### The task
Which of the lines below holds the string "moved"? Copy every line that does.

### Data excerpts
────────────────────

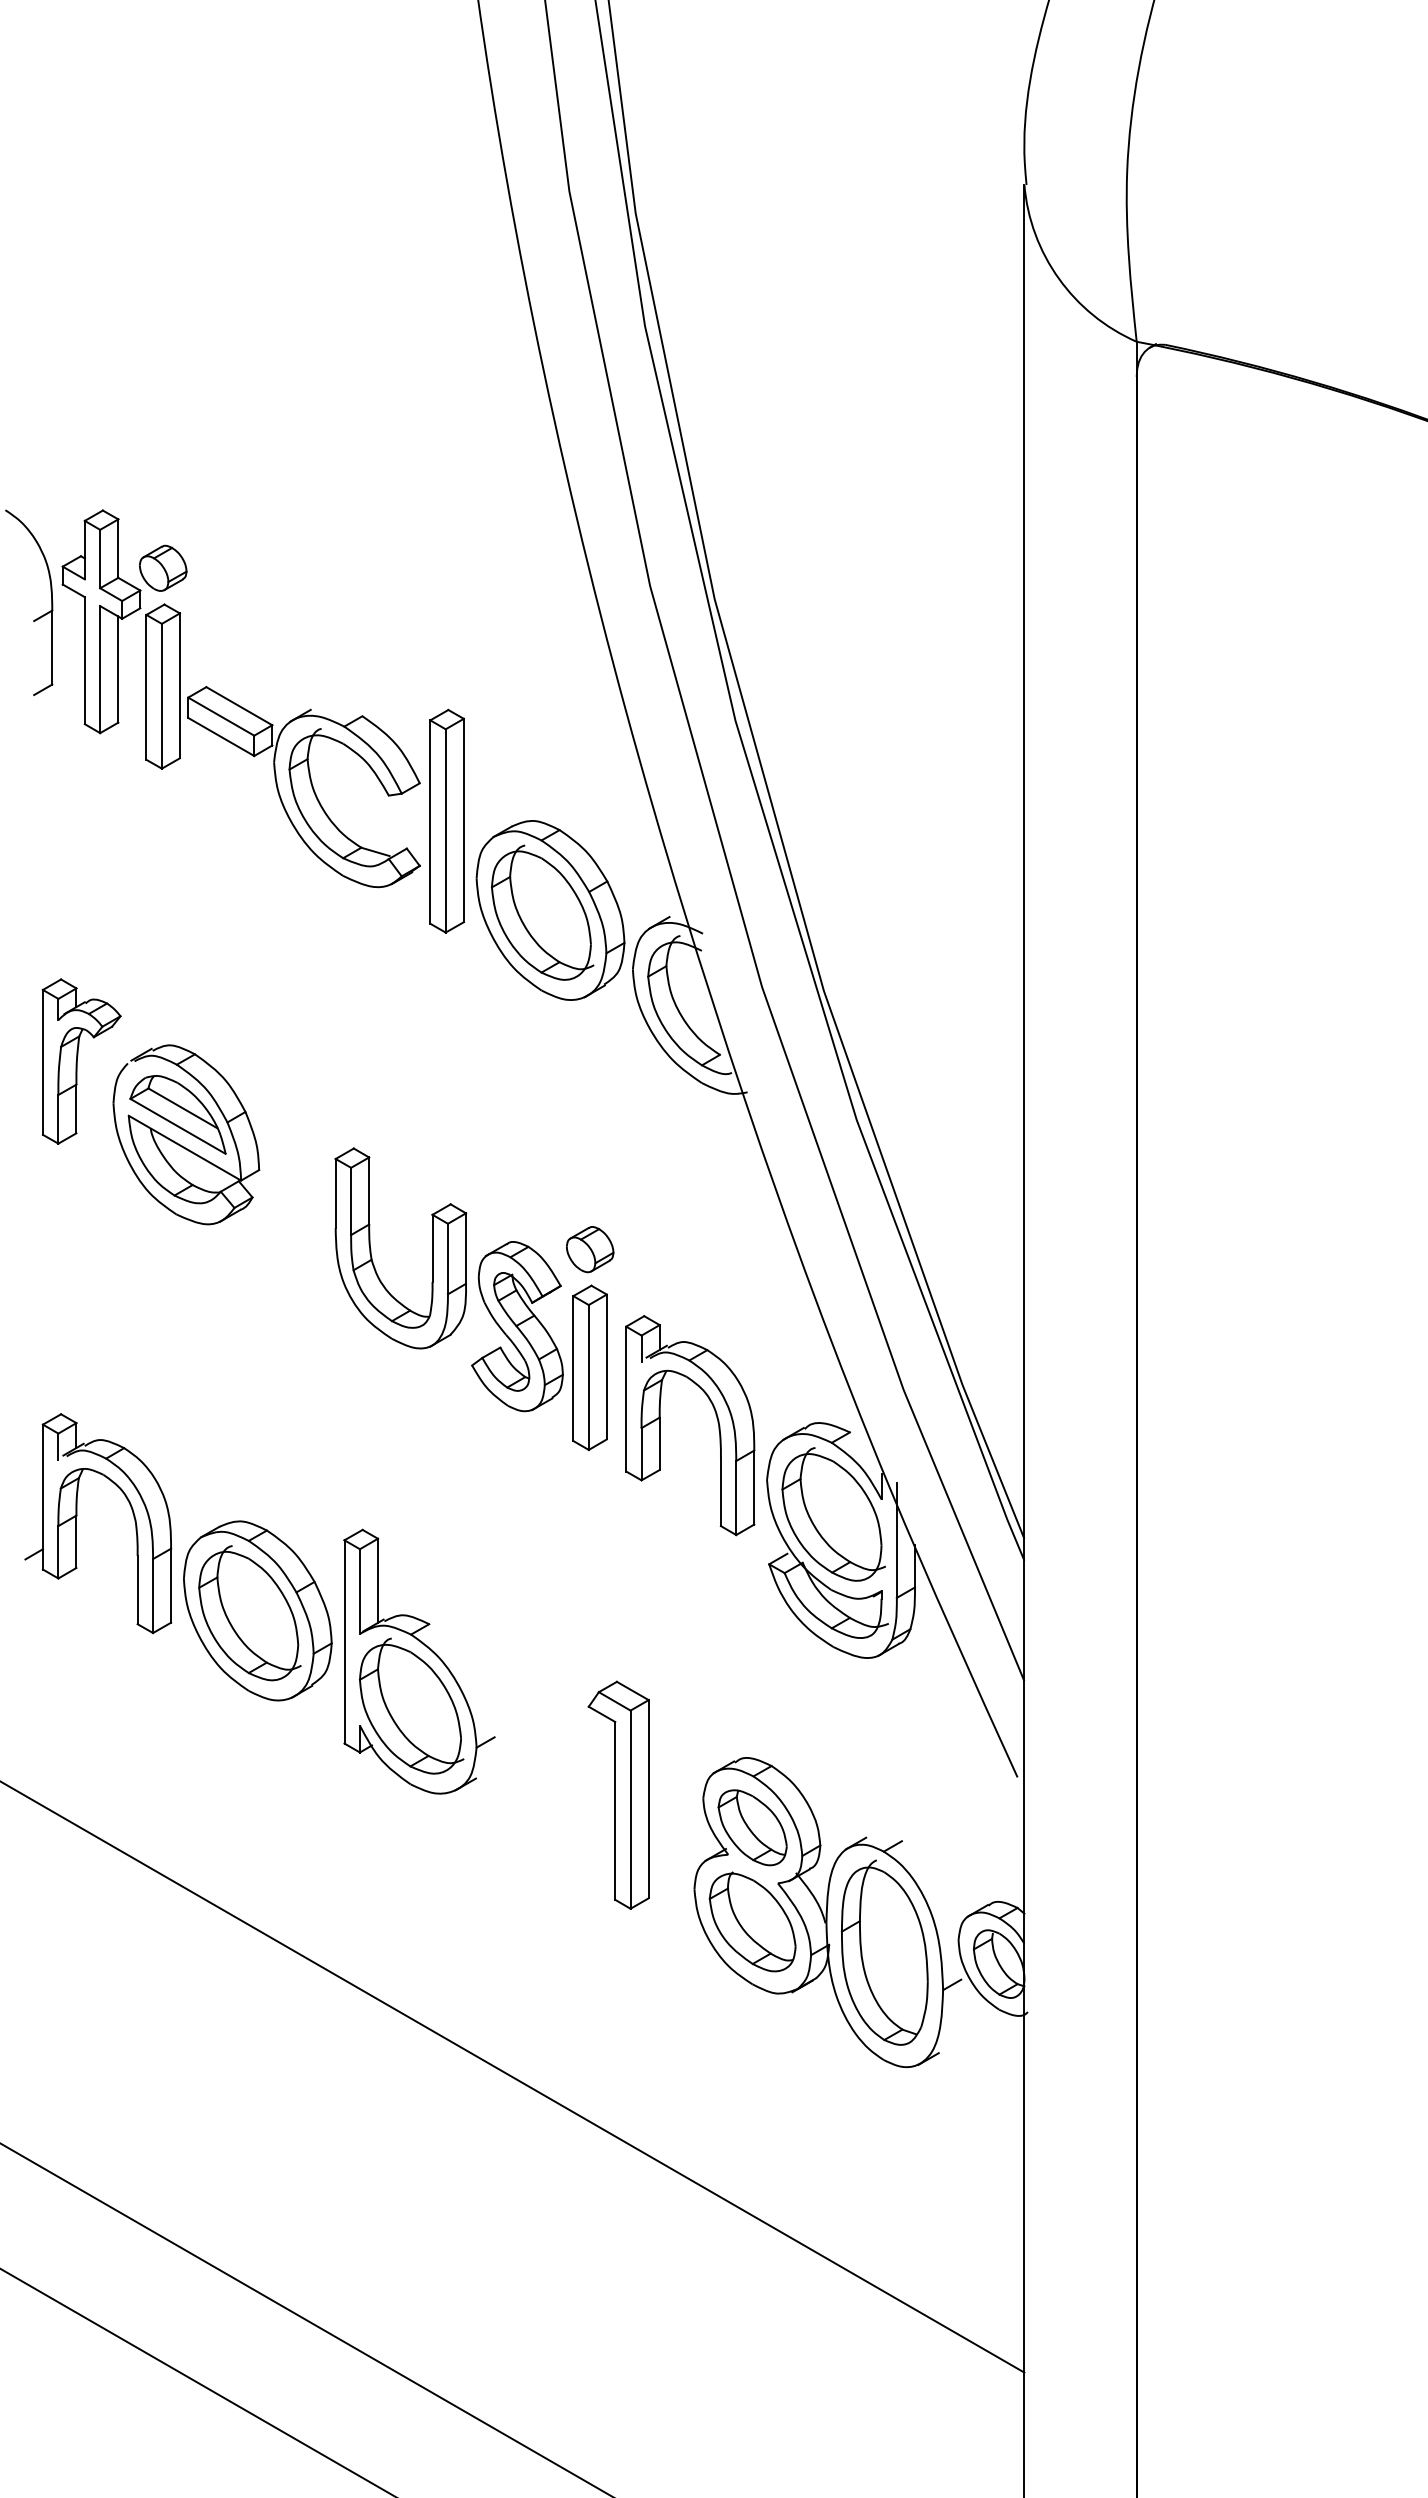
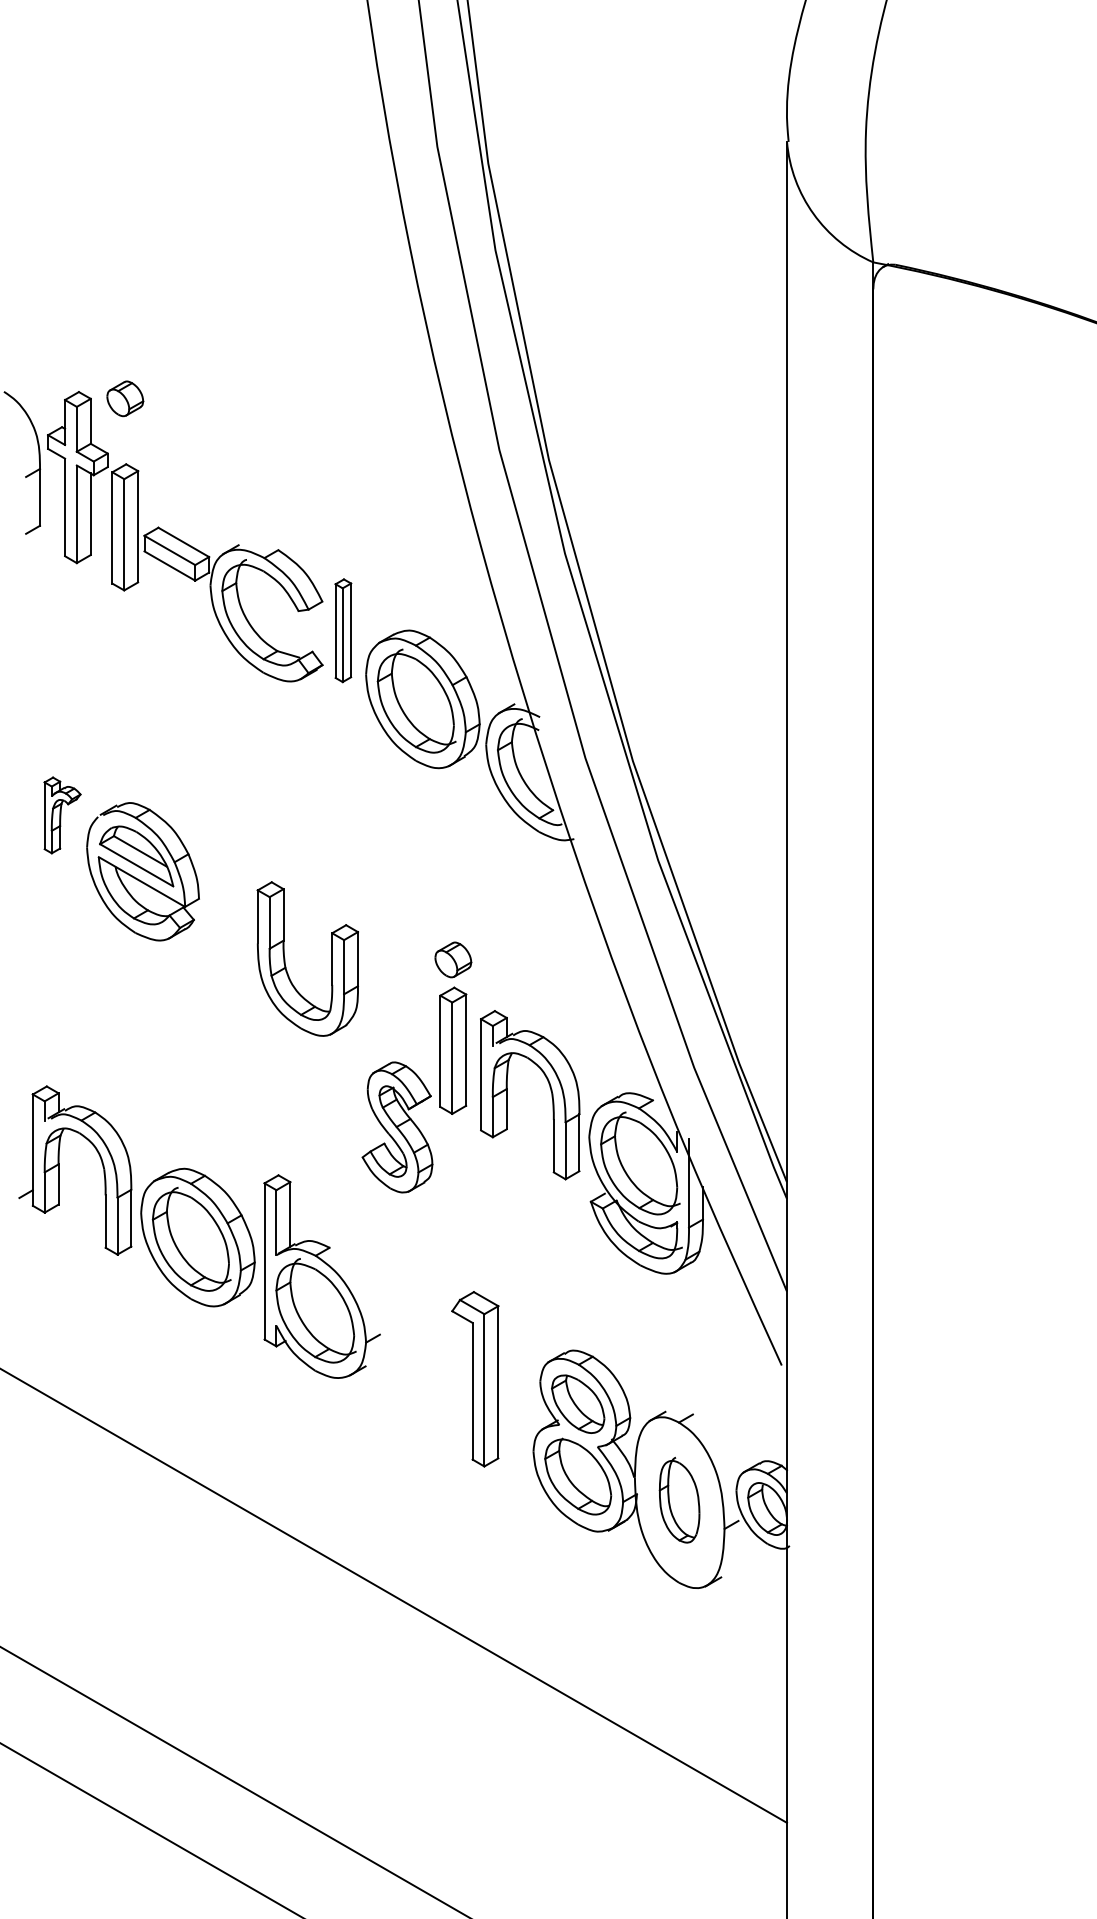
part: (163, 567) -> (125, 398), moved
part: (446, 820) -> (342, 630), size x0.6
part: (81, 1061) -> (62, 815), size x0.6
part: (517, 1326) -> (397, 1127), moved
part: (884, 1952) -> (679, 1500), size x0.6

────────────────────

### Result of the task
part: (163, 567) -> (125, 398), moved
part: (517, 1326) -> (397, 1127), moved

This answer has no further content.